Relocation
Boomerangs flung across town
by Nina Willdorf
Boomerangs, a store catering to thrift-store shoppers with style and a social
conscience, moved in mid July from Canal Street in the Bulfinch Triangle to
Jamaica Plain. Though news of the move is now vintage, the reason the shop
packed up its Prada and picture frames to move to JP hasn't been confirmed
until now. In short, Boomerangs became yet another casualty of Boston's
real-estate boom.
After rent and salaries, any money Boomerangs pulls in goes straight to the
AIDS Action Committee, New England's largest AIDS-service agency. The money is
distributed among the organization's outreach projects, which include
nutrition, drug-counseling, and housing programs; in total, these services help
more than 2200 AIDS patients. But for the past year, that surplus amounted to
pretty much nothing. "The operating costs went up in the past year to the point
where any of the profit that we had was being swallowed up by rent," says
Richard J. Downey, Boomerangs' manager. "We were making a killing [on Canal
Street]," he says, "but it just so happens the landlord was too."
When Boomerangs opened in 1996, it was only the third tenant to occupy the
building in 125 years. But when the rent went up $5000 in 1999, Downey
recognized that the neighborhood was no longer "realistic" for the do-gooder
store.
If nothing else, the move shows how downtown is booming.

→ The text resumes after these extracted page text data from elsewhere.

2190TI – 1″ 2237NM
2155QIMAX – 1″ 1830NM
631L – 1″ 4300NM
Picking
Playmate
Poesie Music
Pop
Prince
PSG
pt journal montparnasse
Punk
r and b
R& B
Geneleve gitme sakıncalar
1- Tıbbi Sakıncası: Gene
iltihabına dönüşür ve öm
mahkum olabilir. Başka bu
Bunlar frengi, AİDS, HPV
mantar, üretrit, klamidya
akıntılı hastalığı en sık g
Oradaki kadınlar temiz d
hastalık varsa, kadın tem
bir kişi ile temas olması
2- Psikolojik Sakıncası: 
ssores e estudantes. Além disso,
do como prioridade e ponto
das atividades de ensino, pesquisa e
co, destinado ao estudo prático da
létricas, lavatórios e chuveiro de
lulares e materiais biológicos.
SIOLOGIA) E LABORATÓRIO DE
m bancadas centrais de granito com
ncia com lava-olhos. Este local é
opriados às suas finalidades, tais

Bill Colby, president
of Andrew Dutton Company, which owns the Canal Street building, said that many
dot-coms jumped at the chance to occupy the space. "Five years ago, the rents
were in the high teens or low 20s [per square foot]," Colby estimates, "today
it's mid 30s." The neighborhood, he says, is becoming attractive to dot-coms
and prohibitively expensive for stores like Boomerangs.
But Boomerangs' employees say that JP's more their style anyway. With added
foot traffic and nighttime hours, Boomerangs is poised to bounce back, says
Carissa Cunningham, a spokeswoman for AIDS Action.
Amy Garbo, a JP resident, agrees. "They were right on with the target market,"
she says. "People in the Financial District may be more fashion-conscious, but
people in JP are more socially conscious."